I've also set the Run Script section of the test target to have the following:

# Run the unit tests in this test bundle.
"${SYSTEM_DEVELOPER_DIR}/Tools/RunUnitTests"

# Run gcov on the framework getting tested
if [ "${CONFIGURATION}" = 'Coverage' ]; then
     FRAMEWORK_NAME=LapsusInterpretationEngine
     FRAMEWORK_OBJ_DIR=${OBJROOT}/${FRAMEWORK_NAME}.build/${CONFIGURATION}/EngineTests.build/Objects-normal/${NATIVE_ARCH}
     mkdir -p coverage
     pushd coverage
     find ${OBJROOT} -name *.gcda -exec gcov -o ${FRAMEWORK_OBJ_DIR} {} \;
     popd 
fi 

Since my Framework name is LapsusInterpretationEngine but my target is named EngineTests, I put this directly into the FRAMEWORK_OBJ_DIR but this didn't seem to help.

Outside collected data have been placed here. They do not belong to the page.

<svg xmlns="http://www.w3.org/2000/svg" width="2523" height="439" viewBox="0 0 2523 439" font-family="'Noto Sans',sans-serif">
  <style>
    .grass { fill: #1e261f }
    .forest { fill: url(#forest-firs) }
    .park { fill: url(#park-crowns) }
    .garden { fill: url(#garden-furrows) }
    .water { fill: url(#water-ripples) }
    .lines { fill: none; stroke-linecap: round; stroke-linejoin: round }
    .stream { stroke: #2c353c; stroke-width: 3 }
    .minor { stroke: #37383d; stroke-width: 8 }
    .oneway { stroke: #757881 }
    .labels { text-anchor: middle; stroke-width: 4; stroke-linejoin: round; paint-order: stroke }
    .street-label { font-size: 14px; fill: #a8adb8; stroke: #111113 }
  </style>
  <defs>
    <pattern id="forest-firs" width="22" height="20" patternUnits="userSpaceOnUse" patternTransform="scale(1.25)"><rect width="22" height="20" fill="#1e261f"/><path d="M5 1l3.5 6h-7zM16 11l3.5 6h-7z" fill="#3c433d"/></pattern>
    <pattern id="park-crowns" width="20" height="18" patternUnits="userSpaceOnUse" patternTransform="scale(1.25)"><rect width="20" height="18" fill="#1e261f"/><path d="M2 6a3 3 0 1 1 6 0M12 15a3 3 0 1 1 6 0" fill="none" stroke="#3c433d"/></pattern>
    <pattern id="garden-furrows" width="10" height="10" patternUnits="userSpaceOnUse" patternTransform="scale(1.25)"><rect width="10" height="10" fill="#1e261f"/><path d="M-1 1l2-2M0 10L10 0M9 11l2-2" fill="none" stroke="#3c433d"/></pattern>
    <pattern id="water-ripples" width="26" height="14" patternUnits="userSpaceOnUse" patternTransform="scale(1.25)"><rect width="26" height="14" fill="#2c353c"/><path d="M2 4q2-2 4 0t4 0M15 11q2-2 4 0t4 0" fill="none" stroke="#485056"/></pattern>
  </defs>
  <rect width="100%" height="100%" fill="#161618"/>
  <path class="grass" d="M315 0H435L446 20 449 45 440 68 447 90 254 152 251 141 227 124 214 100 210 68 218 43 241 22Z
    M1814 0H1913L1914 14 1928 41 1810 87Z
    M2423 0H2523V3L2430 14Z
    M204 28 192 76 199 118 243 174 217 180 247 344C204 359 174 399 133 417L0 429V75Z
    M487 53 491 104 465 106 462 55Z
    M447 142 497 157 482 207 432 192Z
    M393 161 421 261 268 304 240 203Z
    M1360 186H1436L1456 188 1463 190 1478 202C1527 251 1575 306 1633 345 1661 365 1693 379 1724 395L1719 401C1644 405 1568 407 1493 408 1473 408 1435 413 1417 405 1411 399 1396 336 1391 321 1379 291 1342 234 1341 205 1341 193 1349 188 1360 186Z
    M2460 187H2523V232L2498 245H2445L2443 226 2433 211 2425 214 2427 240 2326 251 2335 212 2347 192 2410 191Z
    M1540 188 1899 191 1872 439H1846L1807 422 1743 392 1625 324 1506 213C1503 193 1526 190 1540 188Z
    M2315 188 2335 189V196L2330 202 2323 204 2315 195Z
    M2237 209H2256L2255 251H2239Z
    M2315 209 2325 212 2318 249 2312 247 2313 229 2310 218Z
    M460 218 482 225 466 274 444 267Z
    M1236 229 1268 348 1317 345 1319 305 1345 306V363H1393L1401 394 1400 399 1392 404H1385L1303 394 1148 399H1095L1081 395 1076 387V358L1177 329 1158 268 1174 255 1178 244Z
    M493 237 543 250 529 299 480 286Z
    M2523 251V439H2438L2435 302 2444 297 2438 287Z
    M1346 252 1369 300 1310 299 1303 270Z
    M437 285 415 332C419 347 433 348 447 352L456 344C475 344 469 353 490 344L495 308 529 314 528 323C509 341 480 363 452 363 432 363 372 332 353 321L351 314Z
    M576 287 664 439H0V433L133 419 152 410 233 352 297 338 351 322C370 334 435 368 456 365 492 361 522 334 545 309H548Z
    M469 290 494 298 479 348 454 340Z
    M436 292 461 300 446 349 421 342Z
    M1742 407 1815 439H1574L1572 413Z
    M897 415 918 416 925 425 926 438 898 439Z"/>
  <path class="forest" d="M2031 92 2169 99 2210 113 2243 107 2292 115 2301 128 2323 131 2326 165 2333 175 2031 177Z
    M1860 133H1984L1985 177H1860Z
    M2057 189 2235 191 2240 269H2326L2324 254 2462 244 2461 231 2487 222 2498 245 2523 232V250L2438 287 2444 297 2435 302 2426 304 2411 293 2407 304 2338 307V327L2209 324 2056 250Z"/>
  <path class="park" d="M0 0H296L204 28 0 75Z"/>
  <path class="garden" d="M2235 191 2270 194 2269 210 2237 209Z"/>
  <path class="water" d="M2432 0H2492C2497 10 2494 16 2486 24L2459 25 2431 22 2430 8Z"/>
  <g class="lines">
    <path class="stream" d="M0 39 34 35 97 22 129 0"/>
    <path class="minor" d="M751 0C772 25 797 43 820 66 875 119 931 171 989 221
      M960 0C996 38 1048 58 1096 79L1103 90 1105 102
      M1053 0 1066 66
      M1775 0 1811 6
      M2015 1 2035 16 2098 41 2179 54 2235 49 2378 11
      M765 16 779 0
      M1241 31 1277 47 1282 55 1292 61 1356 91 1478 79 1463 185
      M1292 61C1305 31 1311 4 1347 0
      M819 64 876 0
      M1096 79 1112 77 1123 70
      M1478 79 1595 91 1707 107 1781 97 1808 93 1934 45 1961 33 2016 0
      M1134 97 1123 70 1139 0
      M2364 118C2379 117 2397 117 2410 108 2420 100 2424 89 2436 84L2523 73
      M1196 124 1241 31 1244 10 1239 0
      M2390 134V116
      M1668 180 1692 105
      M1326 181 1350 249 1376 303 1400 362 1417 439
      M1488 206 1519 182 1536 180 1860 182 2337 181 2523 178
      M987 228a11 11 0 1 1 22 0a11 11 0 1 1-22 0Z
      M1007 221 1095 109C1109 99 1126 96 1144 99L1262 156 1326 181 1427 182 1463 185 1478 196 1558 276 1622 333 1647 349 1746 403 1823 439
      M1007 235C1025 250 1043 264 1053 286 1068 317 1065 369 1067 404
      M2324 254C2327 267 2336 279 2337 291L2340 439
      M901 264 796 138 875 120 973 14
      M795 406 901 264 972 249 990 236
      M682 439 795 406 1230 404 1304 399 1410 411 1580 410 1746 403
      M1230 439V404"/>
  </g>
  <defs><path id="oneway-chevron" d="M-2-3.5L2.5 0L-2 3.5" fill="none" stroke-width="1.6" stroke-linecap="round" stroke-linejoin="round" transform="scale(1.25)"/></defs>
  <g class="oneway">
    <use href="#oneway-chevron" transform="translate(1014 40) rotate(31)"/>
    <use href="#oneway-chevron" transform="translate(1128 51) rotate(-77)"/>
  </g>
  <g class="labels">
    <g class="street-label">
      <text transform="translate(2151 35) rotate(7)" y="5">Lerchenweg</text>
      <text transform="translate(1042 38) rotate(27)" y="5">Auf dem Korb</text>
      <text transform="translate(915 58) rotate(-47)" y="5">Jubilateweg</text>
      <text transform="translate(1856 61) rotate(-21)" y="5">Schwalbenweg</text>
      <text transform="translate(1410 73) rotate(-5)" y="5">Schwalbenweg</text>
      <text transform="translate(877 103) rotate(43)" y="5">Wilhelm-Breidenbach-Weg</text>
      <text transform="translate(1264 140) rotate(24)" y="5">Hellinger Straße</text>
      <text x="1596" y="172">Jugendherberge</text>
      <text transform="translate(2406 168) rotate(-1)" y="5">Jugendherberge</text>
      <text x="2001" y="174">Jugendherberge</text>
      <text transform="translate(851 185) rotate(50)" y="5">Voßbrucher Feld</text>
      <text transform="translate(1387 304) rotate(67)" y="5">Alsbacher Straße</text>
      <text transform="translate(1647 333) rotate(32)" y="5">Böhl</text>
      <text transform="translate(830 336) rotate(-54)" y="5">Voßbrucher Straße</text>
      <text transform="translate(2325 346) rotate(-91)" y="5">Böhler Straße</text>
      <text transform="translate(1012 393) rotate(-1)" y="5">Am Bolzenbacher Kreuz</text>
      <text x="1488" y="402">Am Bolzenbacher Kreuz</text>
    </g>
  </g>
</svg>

I've tried cleaning before building. I've made sure all the above build settings apply to both the Unit Test Target and the Application Target.

What I Get

No .gcda or .gcno files anywhere in the build directory I'm using.

I point CoverStory to the Objects-normal directory in my builds folder and it complains that there's nothing there for it to read.

I must be doing something really obvious wrong. Anyone any ideas?

I have tried the "EngineTests.build" directory being ${FRAMEWORK_NAME} and this gives the same results.

A: 

This is a duplicate as Peter Hosey suggests of this question.